## Required action
Each record must be written out again exactly. Skip any picture it contains.

(Beginning of Record set)

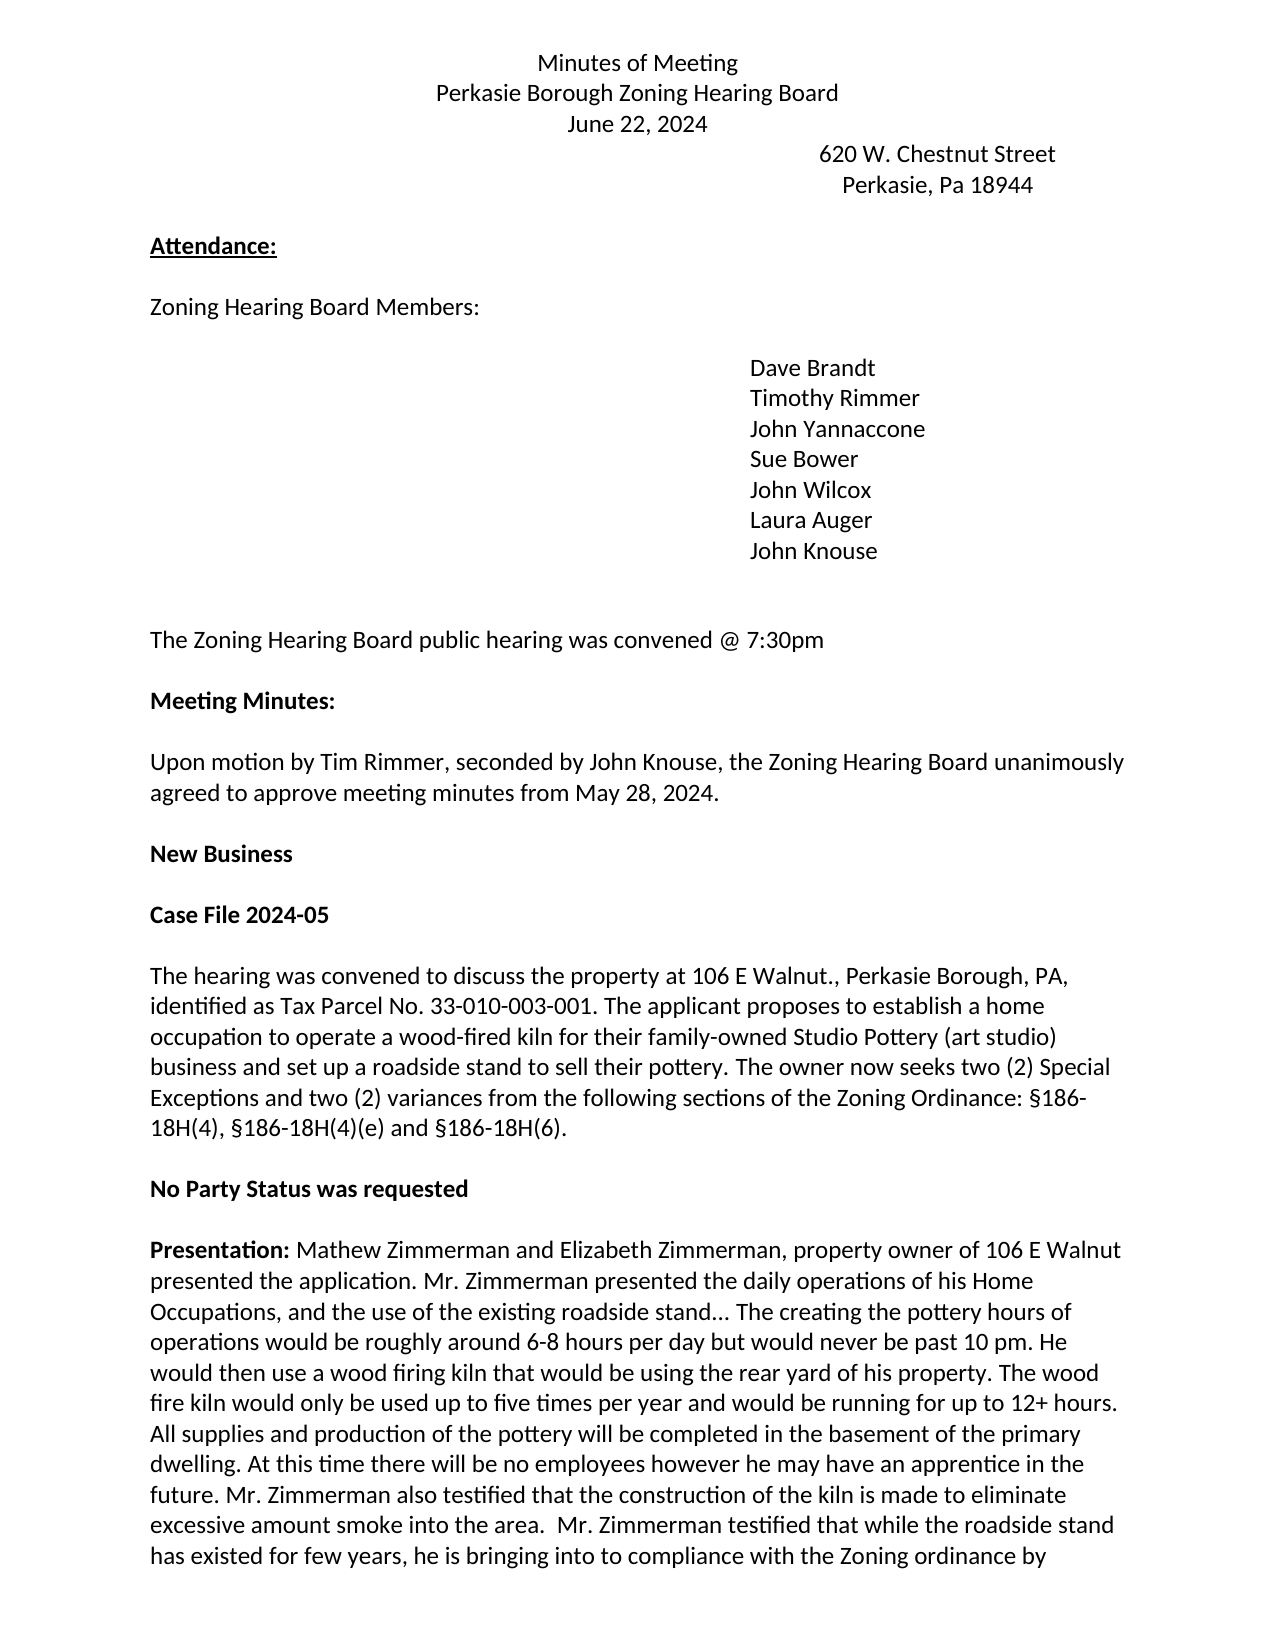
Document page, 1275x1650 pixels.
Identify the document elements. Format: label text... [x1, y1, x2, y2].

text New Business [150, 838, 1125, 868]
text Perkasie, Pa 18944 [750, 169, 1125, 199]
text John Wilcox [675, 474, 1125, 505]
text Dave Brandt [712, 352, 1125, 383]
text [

(End of Record set)

## Solution for this problem
Document page, 1275x1650 pixels.
Identify the document elements. Format: label text... [x1, y1, x2, y2].

text New Business [150, 838, 1125, 868]
text Perkasie, Pa 18944 [750, 169, 1125, 199]
text John Wilcox [675, 474, 1125, 505]
text Dave Brandt [712, 352, 1125, 383]
text [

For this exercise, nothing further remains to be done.